Unnecessary DAPL Litigation Continues

On March 18, federal judge James Boasberg of the U.S. District Court for the District of Columbia announced that he intends to move quickly on whether to pause the operation of the Dakota Access pipeline (DAPL) that crosses the a section of the Missouri River. DAPL has been operating since 2017 yet still suffers from needless and duplicative litigation.

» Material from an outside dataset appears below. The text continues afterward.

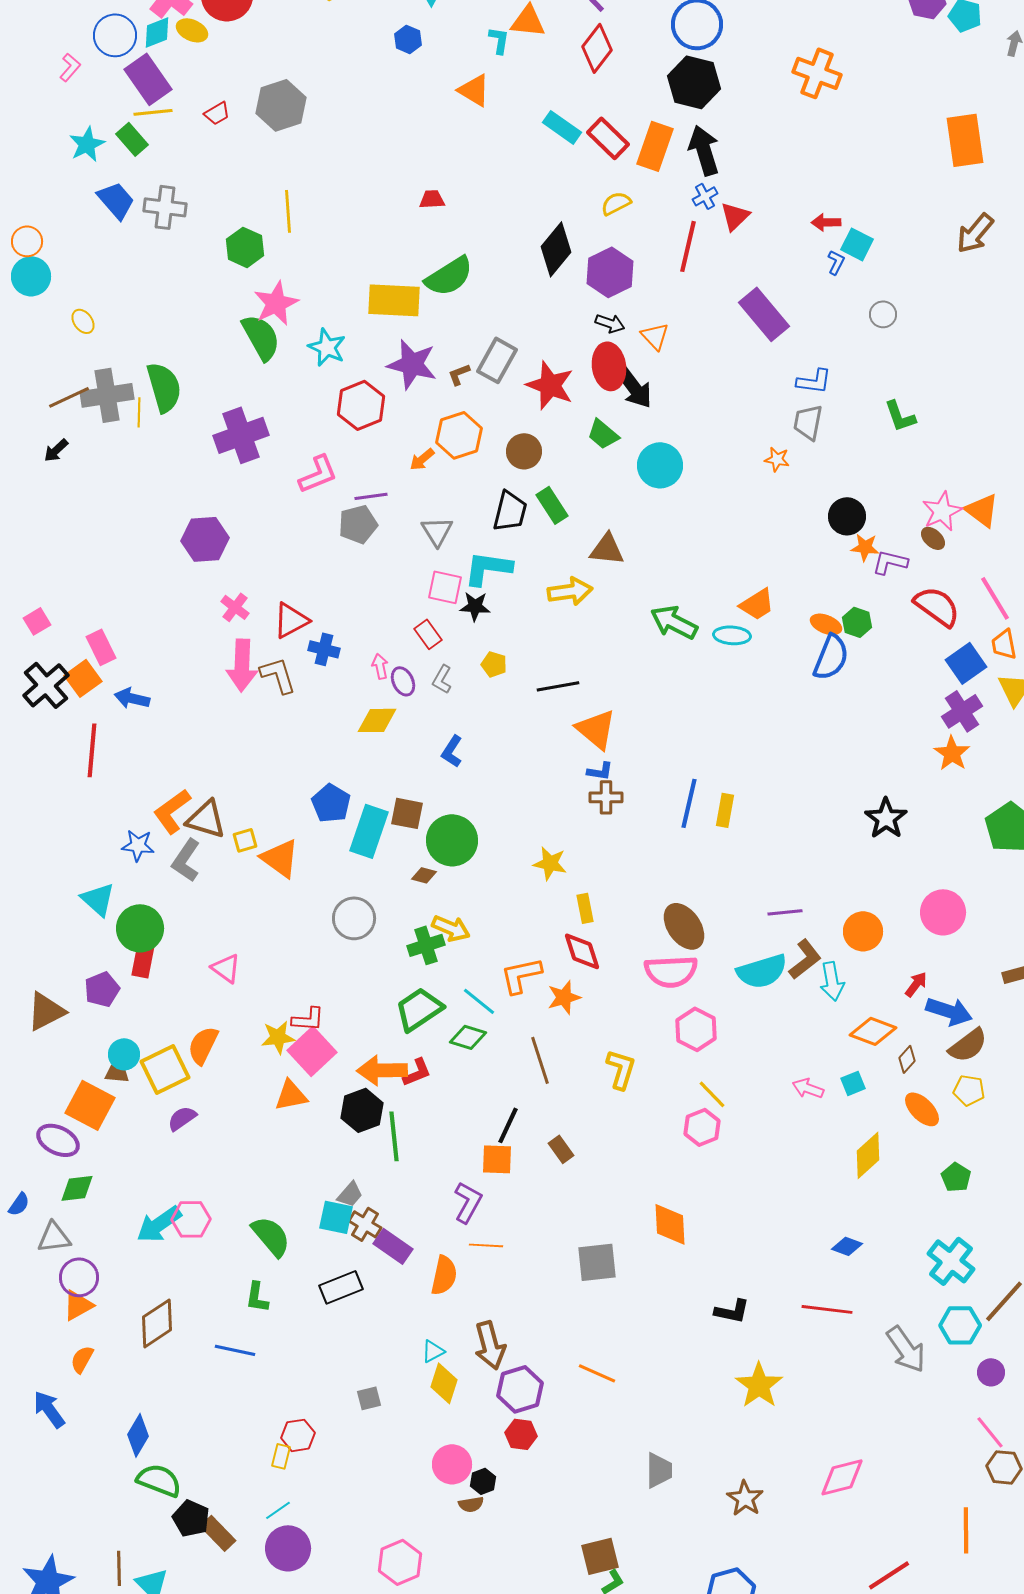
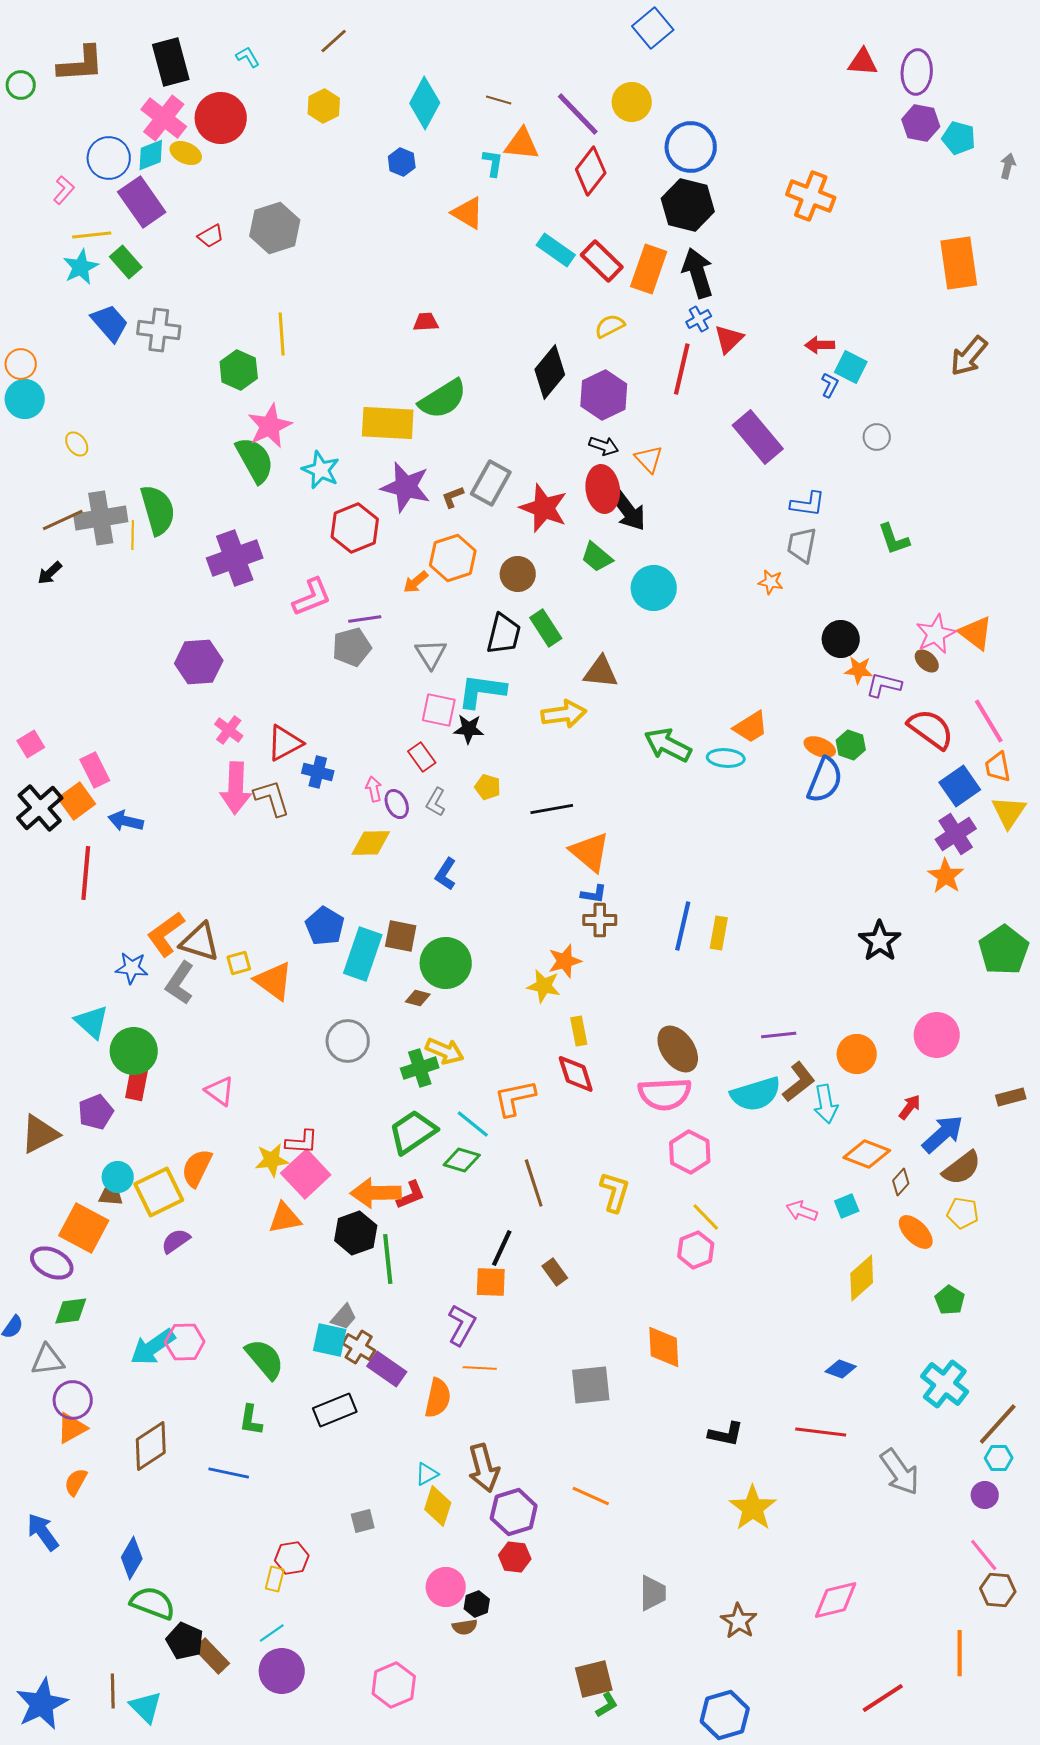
yellow line: (153, 112) -> (92, 235), moved
orange star: (564, 997) -> (565, 961), moved
blue arrow: (949, 1011) -> (943, 1134), turned -60
cyan hexagon: (960, 1325) -> (999, 1458), moved, size x0.7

The Standing Rock Sioux tribe, represented by Earthjustice attorney Jan Hasselman, is challenging the Army Corps of Engineers’ revised environmental and cultural impact assessment of the Dakota Access pipeline. It is important to remember that two years ago, Judge Boasberg tossed the original environmental and cultural assessment from the Army Corps, resulting in the agency having to produce a second. Now, environmental activists are litigating against the second iteration of the document while calling for the pipeline to be shut down.

Attorneys for the Army Corps have held their ground in the case, noting that the analysis was “wholly proper” and tailored in response to Boasberg’s order for a revised assessment. 

This courtroom back and forth further highlights the need for reforms to the National Environmental Policy Act (NEPA) as recently outlined by the White House’s Council on Environmental Quality. As GAIN showcased, NEPA has ballooned into a regulatory nightmare that adds years to projects’ timelines and strains private capital. The regulation has also become a hotbed for baseless courtroom fights that further delays projects.

The Dakota Access pipeline underwent regulatory scrutiny from the appropriate state authorities as well as federal pipeline regulators. As a result, it has been operating safely for over two years.

Rather than re-litigating the pipeline, it is time we invest in optimization of the pipeline – which would nearly double the pipeline’s capacity without requiring any mainline construction.

With the country at need for shovel ready jobs like Dakota Access Optimization, it is more important than ever that decision makers acknowledge the merits and value of American energy.